There are no duds at 19th Annual Animation Show of Shows

    1 of 2 2 of 2

      In English, French, and Swedish, with English subtitles. Rating unavailable

      Here it comes. Here it comes your 19th nervous breakdown. Sorry! Putting aside vintage Rolling Stones songs, what’s actually coming is the 19th version of the Animation Show of Shows. The venerable touring festival, curated by Acme Filmworks founder Ron Diamond, has generally been more consistent than earlier rivals like Spike & Mike and the Sick & Twisted series. But this year’s presentation is unusual in that there isn’t one dud in the 16 shorts offered in a perfectly paced 90 minutes.

      Timely themes of alienation, wonder, and loss run through even the most playful of these international efforts. As usual, there are oldies mixed in, including 1993’s whimsical “Next Door”, by Pete Docter, who went on to create Monsters, Inc. and Up, and “The Hangman”, a 1964 parable that looks at the murderous intentions of the blind nationalism recurring today.

      Other filmlets, like France’s “Unsatisfying Compilation” and Switzerland’s painting-based “The Battle of San Romano”, toy with basic forms and viewer expectations. The strongest efforts here, though, are longer explorations of self-contained realities. Also from France comes “Gokurôsama”, set in a neon-lit, mock-Asian shopping mall where everything goes wrong, then right.
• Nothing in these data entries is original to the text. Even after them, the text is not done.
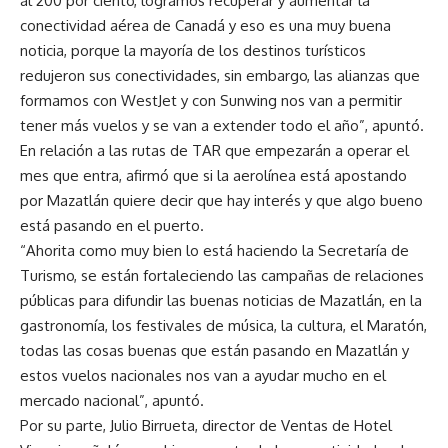
al 200 por ciento, logramos recuperar y aumentar la
conectividad aérea de Canadá y eso es una muy buena
noticia, porque la mayoría de los destinos turísticos
redujeron sus conectividades, sin embargo, las alianzas que
formamos con WestJet y con Sunwing nos van a permitir
tener más vuelos y se van a extender todo el año”, apuntó.
En relación a las rutas de TAR que empezarán a operar el
mes que entra, afirmó que si la aerolínea está apostando
por Mazatlán quiere decir que hay interés y que algo bueno
está pasando en el puerto.
“Ahorita como muy bien lo está haciendo la Secretaría de
Turismo, se están fortaleciendo las campañas de relaciones
públicas para difundir las buenas noticias de Mazatlán, en la
gastronomía, los festivales de música, la cultura, el Maratón,
todas las cosas buenas que están pasando en Mazatlán y
estos vuelos nacionales nos van a ayudar mucho en el
mercado nacional”, apuntó.
Por su parte, Julio Birrueta, director de Ventas de Hotel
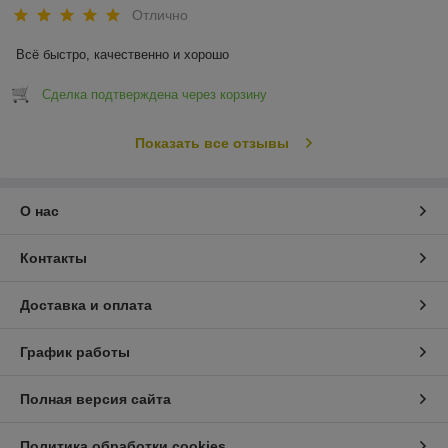
Отлично
Всё быстро, качественно и хорошо
Сделка подтверждена через корзину
Показать все отзывы
О нас
Контакты
Доставка и оплата
График работы
Полная версия сайта
Политика обработки cookies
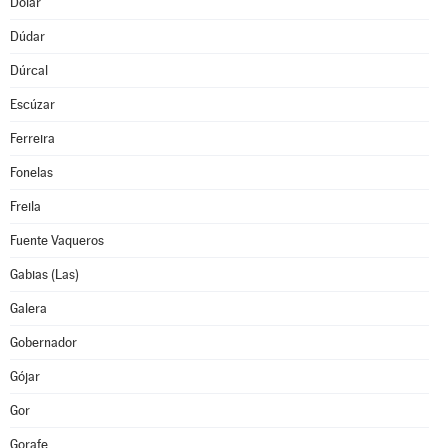
Dólar
Dúdar
Dúrcal
Escúzar
Ferreira
Fonelas
Freila
Fuente Vaqueros
Gabias (Las)
Galera
Gobernador
Gójar
Gor
Gorafe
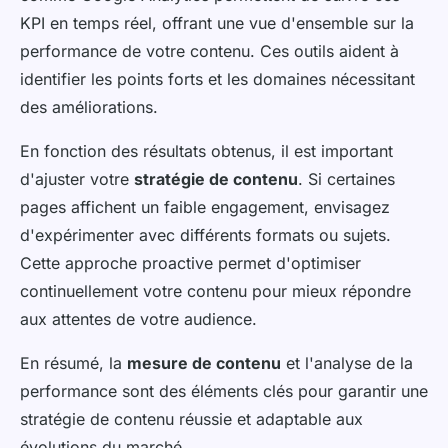
KPI en temps réel, offrant une vue d'ensemble sur la
performance de votre contenu. Ces outils aident à
identifier les points forts et les domaines nécessitant
des améliorations.
En fonction des résultats obtenus, il est important
d'ajuster votre
stratégie de contenu
. Si certaines
pages affichent un faible engagement, envisagez
d'expérimenter avec différents formats ou sujets.
Cette approche proactive permet d'optimiser
continuellement votre contenu pour mieux répondre
aux attentes de votre audience.
En résumé, la
mesure de contenu
et l'analyse de la
performance sont des éléments clés pour garantir une
stratégie de contenu réussie et adaptable aux
évolutions du marché.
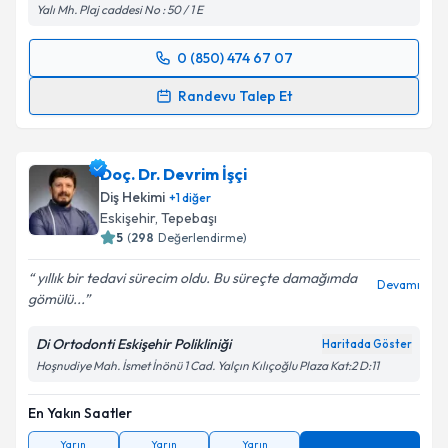
Yalı Mh. Plaj caddesi No : 50 / 1 E
0 (850) 474 67 07
Randevu Takvimi Talebi
Randevu Talep Et
Dt. Şule Karakuş Akgül
için randevu takvimi talebi
oluşturun. Size bu uzmandan randevu almanız için bir
Doç. Dr. Devrim İşçi
takvim hazırlandığında e-posta ile bilgilendireceğiz.
Diş Hekimi
+
1
diğer
E-posta Adresiniz
Eskişehir
, Tepebaşı
5
(
298
Değerlendirme)
yıllık bir tedavi sürecim oldu. Bu süreçte damağımda
Devamı
gömülü...
Kişisel verilerimin işlenmesine ilişkin
Aydınlatma
Metni
'ni okudum ve kişisel verilerimin belirtilen
Di Ortodonti Eskişehir Polikliniği
Haritada Göster
kapsamda işlenmesini kabul ediyorum.
Hoşnudiye Mah. İsmet İnönü 1 Cad. Yalçın Kılıçoğlu Plaza Kat:2 D:11
En Yakın Saatler
Takvim Talebini Gönder
Yarın
Yarın
Yarın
One surprise is the melancholy hand-drawn “Dear Basketball” that Kobe Bryant produced and narrates, contemplating his own retirement. If the overemphatic musical score sounds like John Williams, that’s because it is.

      For me, the absolute showstopper was the 15-minute “The Burden”, by Sweden’s Niki Lindroth von Bahr, who builds miniature worlds—like the supermarket, hotel, and industrial park in this one—and then writes spooky, modern-classical songs for animal puppets to sing. (Who knew fish worried about skin conditions and divorce?)

      Actually, the less you know about these things, the better. Just trust that you (especially if given the proper medication) will sail blissfully out of the Rio Theatre, which hosts this program sporadically over the next few weeks. That’s because it ends with the supercosmic trailer for “Everything”, a galaxy-hopping game by Ireland’s David OReilly. The narration is a vintage recording by Alan Watts, who puts the Zen back in Now.